Face à un double anglais la française Anne Tran – qui joue en double avec Jordan Corvee – n’a pas connu la même réussite. Elle explique « c’est la fille qui prend l’initiative, elle joue au filet, devant son partenaire, déploie la tactique et cherche la faille dans le jeu adverse. Le mec joue plutôt derrière, la couvre et doit souvent conclure ». La différence de puissance entre l’homme et la femme est compensée par la trajectoire du volant. Malgré une vitesse de sortie de raquette avoisinant souvent les 400 km/h, il décélère vite. L’importance de la stratégie, de la rapidité de mouvement et de l’intelligence placement prend alors le dessus.

Au niveau amateur, le double mixte est souvent pratiqué par… des couples. On joue avec son conjoint comme Marie-Christelle Gauche et Nicolas Cochet licenciés à Nozay dans l’Essonne (91) et qui arpentent les tribunes de Coubertin : « on joue au niveau nationale 2 et on affronte beaucoup de couples ». Des couples qui peuvent être aussi des jeunes parents traînant leurs bambins aux entrainements et aux compétitions : « on les appelle les bébés badminton, il n’est pas rare d’en voir au bord des terrains ».

A l’image du double mixte, la fédération française de Badminton fait figure de bon élève en matière de parité. Les statuts ont été rédigés en ce sens. Un plan de « sport pour tous » est à l’œuvre et vise clairement la féminisation de la pratique et de l’encadrement. Avec ses soixante mille joueuses en France et ses cinq cents clubs présidés par des femmes, l’état des lieux actuel est plutôt positif.
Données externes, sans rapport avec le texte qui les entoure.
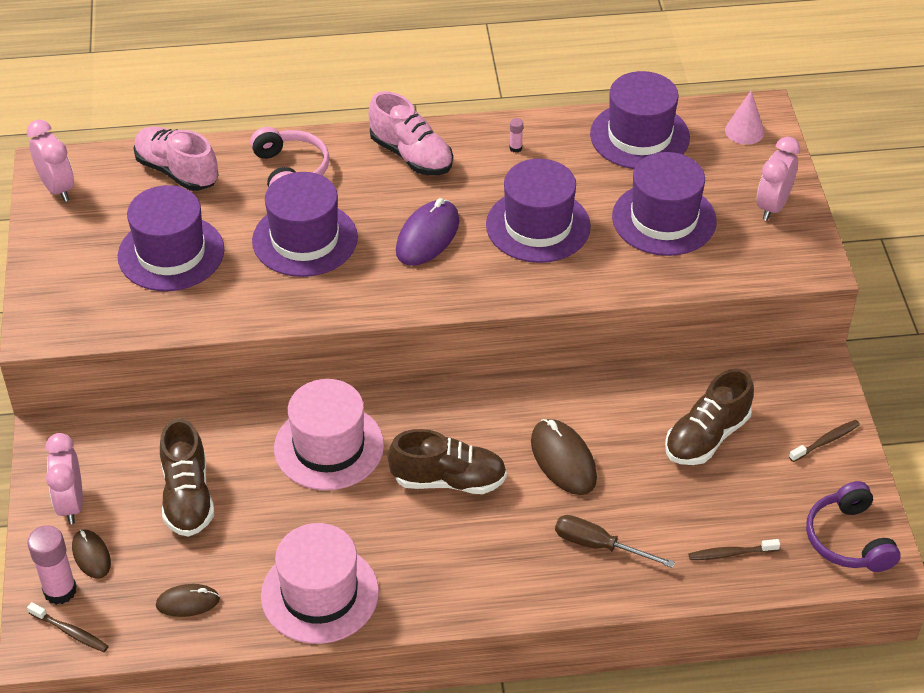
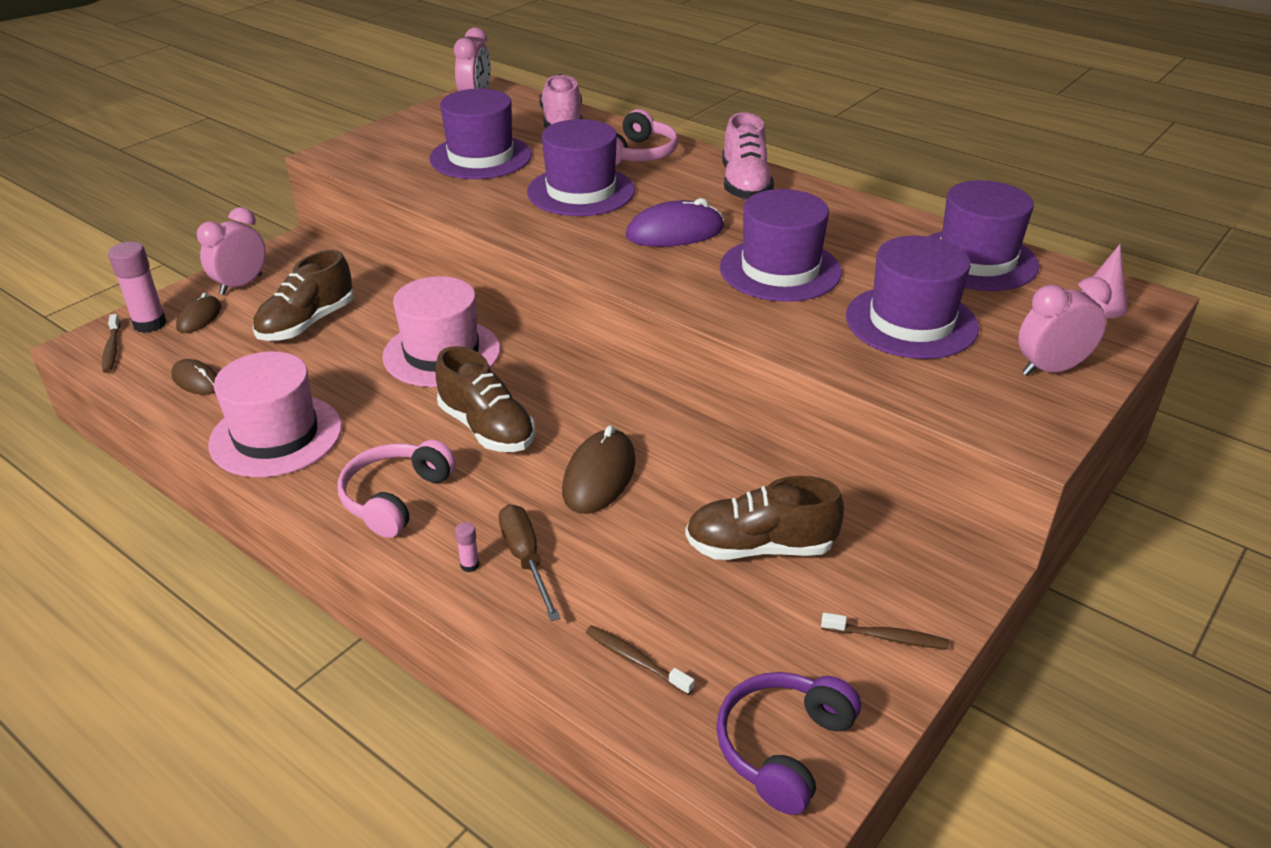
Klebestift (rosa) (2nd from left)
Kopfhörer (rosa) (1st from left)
Enfin le badminton est un sport accessible, il n’est pas nécessaire d’avoir un excellent niveau pour jouer et se faire plaisir. C’est aussi un des sports les moins onéreux, une raquette coûte environ quarante euros et la licence une centaine d’euros. De bonnes raisons pour chausser ses baskets et fouetter du volant, en attendant la prochaine édition des Internationaux de France en octobre prochain.